Les informateurs clés croient que le PRC sur le VIH/sida encourage les communautés à poursuivre leurs activités de recherche communautaire. Selon eux, sans le Programme, les communautés auraient plus de difficulté à participer à la recherche, les projets de recherche communautaire auraient une envergure et une portée limitées, et les communautés ne pourraient pas établir de partenariats solides avec le milieu universitaire comme c'est le cas actuellement. En outre, ils ont indiqué que les communautés dépendraient davantage du milieu universitaire pour mener des recherches sur le VIH/sida.
Recommandations
PRA s'est fondée sur les conclusions de l'évaluation, les commentaires reçus lors de la consultation et les discussions avec les IRSC et le Comité directeur de la recherche communautaire des IRSC pour préparer les recommandations suivantes pour le Programme :
- Intensifier les efforts visant à faire connaître la recherche communautaire et le PRC sur le VIH/sida en dressant la liste de tous les intervenants de la recherche communautaire sur le VIH/sida et en adaptant les activités de promotion, de sensibilisation et de renforcement des capacités aux besoins particuliers de ces intervenants.
- Clarifier les critères d'admissibilité au Programme, notamment en définissant les types de projets et de dépenses admissibles à du financement.
- Mettre à jour, restructurer et enrichir le site Web des IRSC consacré à la recherche communautaire afin d'y ajouter des renseignements exhaustifs sur le Programme que les utilisateurs pourront facilement consulter.
- Simplifier le langage utilisé dans les formulaires de demande et rendre les formulaires Web plus conviviaux.
- Créer un ou des formulaire(s) de CV permettant aux candidats d'indiquer l'expérience pertinente qu'ils possèdent dans le milieu communautaire ou universitaire.
- Donner aux candidats la possibilité de soumettre leur demande à une analyse préliminaire qui leur permettra de savoir s'il y manque des renseignements.
- Étudier le processus d'examen du mérite lié à chaque outil de financement afin de déterminer les façons de simplifier et de rationaliser ce processus. De plus, on devrait explorer les possibilités de rendre le processus plus interactif.
- Créer un programme de mentorat pour que les comités d'examen du mérite contribuent au renforcement des capacités des membres actuels et au recrutement de nouveaux membres.
- S'assurer qu'il y a un nombre approprié d'Autochtones et d'Anciens au sein du Comité d'examen du mérite pour le volet autochtone selon la région.

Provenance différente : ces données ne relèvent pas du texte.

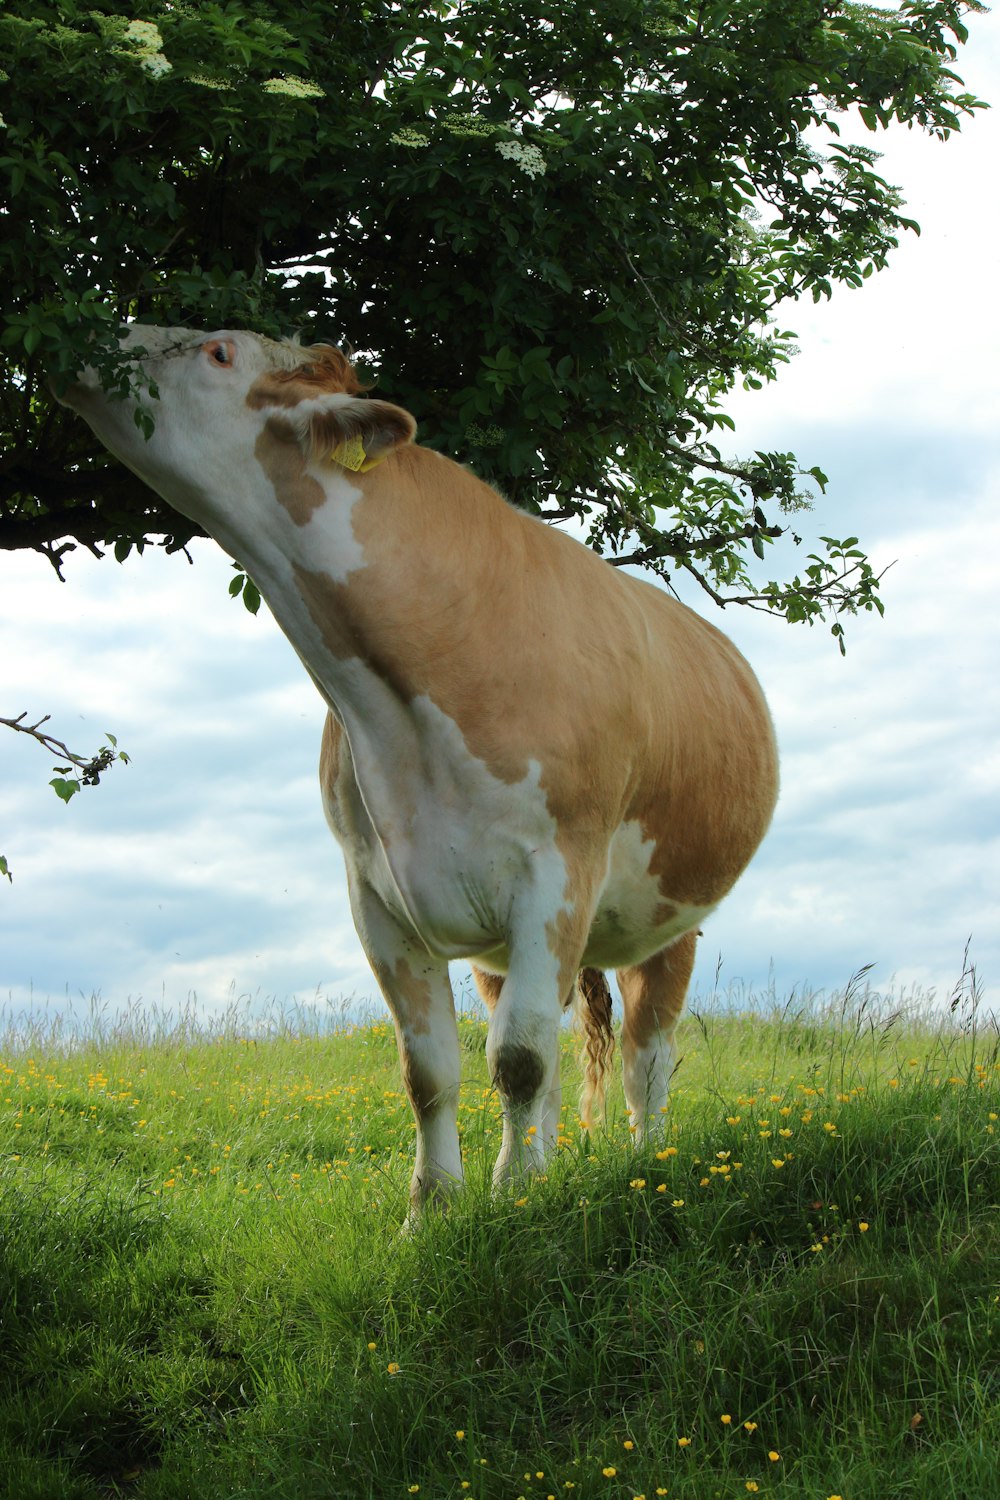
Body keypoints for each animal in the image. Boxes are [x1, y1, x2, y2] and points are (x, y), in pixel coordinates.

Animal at [60, 328, 779, 1218]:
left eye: (219, 352)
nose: (96, 342)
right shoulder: (376, 893)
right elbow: (431, 1070)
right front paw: (434, 1208)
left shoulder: (558, 870)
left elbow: (522, 1060)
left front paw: (515, 1198)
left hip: (668, 915)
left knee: (647, 1054)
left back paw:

- Examiner et réviser la série d'outils de financement, notamment :
- la structure et les processus liés aux outils actuels, y compris, sans toutefois s'y limiter, le processus de demande et d'examen, la fréquence des cycles de financement et les plafonds de financement;
- la gamme d'outils de financement auxquels les candidats ont accès. Entre autres, ajouter des outils permettant d'offrir des possibilités de financement aux étudiants à toutes les étapes de leur scolarité et augmenter les possibilités d'application des connaissances à la fin des subventions.
- Réviser la structure de l'outil de financement des FRC afin d'accroître son efficacité et de diminuer le roulement du personnel. Plus particulièrement, allonger le cycle de financement, établir un Protocole d'entente (PE) entre les IRSC et l'organisme hôte décrivant les rôles et les responsabilités des FRC et de l'organisme hôte ainsi que la relation entre ces derniers, et augmenter le nombre de FRC autochtones.
- Explorer les possibilités de créer des comités d'éthique de la recherche (CER) pour la recherche communautaire.
- Simplifier les critères que les organismes communautaires doivent respecter pour que le financement soit débloqué, et établir un PE pour les organismes communautaires recevant du financement des IRSC.
- Élaborer une stratégie de mesure du rendement pour le PRC sur le VIH/sida et déterminer des façons d'utiliser les rapports finaux des projets pour vérifier le rendement du Programme.